L'Aigle de Bonelli fréquente les milieux ouverts d'une mosaïque agricole méditerranéenne composée de garrigue, de parcours pâturés, de vignes et de cultures (blé dur, luzerne...).

Les modifications des pratiques agricoles (déprise, intensification, déclin de l'élevage ovin) contribuent à modifier les paysages et à réduire les habitats favorables aux espèces-proies que sont principalement la Perdrix rouge et le Lapin de garenne. Ce sont des dynamiques déjà anciennes et contre lesquelles il est extrêmement difficile d'agir, les fondements en étant d'abord socio-économiques. Les actions contractuelles, menées notamment dans les sites Natura 2000, restent le principal moyen d'envergure disponible pour ce faire.

La compétition interspécifique

Des études menées dans le Sud et l'Est de l'Espagne ont mis en évidence une compétition pour les sites de nidification et les domaines vitaux entre l'Aigle de Bonelli et l'Aigle royal (plus accessoirement le Faucon pèlerin et le Vautour fauve). En France, plusieurs cas d'occupation d'anciens sites de reproduction d'Aigles de Bonelli par des couples d'Aigles royaux ont été recensés et des couples d’Aigles royaux ont même récemment évincé des couples d’Aigles de Bonelli en place. L'aigle royal est en effet heureusement aujourd'hui dans une dynamique positive à l'échelle nationale, après des décennies de persécution. Ce faisant, il s'étend depuis plus de 30 ans lentement en direction des marges basses des massifs montagneux des Alpes, Pyrénées et Sud du Massif-Central.
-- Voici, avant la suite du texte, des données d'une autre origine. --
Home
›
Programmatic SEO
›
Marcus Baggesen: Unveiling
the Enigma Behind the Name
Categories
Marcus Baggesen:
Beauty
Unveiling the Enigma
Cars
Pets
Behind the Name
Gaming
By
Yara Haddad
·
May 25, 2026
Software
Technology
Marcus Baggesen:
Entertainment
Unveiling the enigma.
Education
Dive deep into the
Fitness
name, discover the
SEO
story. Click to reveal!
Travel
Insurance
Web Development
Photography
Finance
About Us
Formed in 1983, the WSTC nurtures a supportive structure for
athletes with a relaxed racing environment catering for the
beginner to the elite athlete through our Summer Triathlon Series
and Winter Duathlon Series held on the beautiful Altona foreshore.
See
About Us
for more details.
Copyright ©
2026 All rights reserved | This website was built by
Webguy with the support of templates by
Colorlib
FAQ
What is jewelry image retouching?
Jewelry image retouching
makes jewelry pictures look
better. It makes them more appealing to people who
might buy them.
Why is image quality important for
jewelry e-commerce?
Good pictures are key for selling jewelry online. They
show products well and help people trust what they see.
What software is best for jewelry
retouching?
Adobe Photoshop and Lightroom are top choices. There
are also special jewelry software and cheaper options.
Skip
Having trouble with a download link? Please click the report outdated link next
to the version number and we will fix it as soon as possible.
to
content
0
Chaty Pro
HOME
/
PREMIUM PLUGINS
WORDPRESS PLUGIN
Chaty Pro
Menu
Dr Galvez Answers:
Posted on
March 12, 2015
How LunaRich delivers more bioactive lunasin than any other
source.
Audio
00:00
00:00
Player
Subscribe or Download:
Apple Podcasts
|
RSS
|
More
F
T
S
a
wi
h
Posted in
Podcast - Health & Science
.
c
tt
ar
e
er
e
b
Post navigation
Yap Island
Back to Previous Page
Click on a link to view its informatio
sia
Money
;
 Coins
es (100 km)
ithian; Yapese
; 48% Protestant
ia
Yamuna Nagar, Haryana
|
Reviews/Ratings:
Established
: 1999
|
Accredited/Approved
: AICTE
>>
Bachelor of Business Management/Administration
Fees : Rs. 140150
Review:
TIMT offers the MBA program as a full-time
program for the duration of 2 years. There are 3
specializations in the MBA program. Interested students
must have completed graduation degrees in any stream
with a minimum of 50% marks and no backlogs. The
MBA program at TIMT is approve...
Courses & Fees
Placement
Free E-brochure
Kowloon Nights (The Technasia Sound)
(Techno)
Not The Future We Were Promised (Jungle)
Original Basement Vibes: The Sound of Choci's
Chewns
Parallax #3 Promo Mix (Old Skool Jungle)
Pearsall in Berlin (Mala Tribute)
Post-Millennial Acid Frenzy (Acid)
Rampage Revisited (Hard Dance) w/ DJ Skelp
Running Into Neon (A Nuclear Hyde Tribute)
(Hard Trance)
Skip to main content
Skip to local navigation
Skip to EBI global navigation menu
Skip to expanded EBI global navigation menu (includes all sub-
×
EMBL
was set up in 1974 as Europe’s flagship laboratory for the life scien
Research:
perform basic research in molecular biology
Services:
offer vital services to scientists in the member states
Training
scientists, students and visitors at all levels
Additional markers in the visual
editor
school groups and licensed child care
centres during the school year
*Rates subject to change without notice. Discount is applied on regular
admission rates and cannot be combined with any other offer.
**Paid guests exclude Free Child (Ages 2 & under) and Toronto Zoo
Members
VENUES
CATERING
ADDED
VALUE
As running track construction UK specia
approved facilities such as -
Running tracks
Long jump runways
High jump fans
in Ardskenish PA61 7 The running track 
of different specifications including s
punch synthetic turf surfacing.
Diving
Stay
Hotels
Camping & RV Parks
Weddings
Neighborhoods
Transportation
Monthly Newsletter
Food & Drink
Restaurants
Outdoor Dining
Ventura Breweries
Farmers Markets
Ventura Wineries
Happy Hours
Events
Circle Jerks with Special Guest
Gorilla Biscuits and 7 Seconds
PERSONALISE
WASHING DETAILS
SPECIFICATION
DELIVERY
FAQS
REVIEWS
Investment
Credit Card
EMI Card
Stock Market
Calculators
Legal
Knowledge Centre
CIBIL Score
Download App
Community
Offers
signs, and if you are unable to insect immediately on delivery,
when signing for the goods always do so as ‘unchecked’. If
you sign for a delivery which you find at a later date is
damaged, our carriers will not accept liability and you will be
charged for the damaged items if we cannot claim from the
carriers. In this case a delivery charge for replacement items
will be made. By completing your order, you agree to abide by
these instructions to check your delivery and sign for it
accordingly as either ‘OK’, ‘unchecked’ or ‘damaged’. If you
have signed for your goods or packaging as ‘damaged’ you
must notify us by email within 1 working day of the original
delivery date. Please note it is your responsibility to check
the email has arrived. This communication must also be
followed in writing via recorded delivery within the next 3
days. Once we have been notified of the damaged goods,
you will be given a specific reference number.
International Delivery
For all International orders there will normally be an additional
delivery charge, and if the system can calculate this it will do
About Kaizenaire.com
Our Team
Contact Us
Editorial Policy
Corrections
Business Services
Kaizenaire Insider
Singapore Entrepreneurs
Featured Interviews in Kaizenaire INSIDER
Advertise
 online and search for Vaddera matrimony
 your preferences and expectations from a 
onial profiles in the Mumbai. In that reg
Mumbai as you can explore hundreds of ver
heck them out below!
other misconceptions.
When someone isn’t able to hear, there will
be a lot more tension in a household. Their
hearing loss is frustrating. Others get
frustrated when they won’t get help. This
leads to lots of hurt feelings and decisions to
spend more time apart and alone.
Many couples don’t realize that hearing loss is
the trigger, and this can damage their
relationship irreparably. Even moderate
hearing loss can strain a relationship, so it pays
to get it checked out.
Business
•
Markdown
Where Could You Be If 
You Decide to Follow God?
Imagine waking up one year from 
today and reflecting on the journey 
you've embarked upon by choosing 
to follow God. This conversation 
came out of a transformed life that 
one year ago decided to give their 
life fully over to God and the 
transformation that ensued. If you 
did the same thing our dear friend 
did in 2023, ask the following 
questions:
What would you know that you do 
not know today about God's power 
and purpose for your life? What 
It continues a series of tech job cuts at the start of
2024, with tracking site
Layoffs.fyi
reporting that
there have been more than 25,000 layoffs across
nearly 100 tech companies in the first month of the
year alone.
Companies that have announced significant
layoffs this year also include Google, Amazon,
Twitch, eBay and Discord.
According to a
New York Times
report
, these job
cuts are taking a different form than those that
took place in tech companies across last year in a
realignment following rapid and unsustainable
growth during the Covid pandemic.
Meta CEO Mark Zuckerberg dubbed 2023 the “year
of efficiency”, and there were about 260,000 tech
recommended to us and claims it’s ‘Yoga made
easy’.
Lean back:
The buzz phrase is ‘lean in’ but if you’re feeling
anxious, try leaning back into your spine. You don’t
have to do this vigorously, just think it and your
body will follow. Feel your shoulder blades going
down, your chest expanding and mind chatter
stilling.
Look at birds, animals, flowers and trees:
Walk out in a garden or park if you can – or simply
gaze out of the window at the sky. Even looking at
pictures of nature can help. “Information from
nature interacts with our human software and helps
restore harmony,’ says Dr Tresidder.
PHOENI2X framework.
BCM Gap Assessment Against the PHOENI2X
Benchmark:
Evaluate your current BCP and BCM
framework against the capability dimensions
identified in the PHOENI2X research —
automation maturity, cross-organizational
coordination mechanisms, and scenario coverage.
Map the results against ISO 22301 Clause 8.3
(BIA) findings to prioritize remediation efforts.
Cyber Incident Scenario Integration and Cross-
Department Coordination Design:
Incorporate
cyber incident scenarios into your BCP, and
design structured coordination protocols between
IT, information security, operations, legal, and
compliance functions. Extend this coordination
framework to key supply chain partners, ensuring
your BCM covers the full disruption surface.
Au total on peut estimer aujourd'hui à 15-20 le nombre de DV vacants d'Aigles de Bonelli intégrés en majeure partie dans des DV actifs d'Aigles royaux, ce qui réduit donc d'autant les possibilités de récupération d'anciens territoires par l'aigle de Bonelli en France, affecté de surcroît d'un handicap de taille et de dynamique vis à vis de son grand cousin. Récupérer une population de 50 à 60 couples de Bonelli en France s'avère donc un objectif déjà ardu mais néanmoins plus réaliste que celui des potentiels 80 couples des années 60.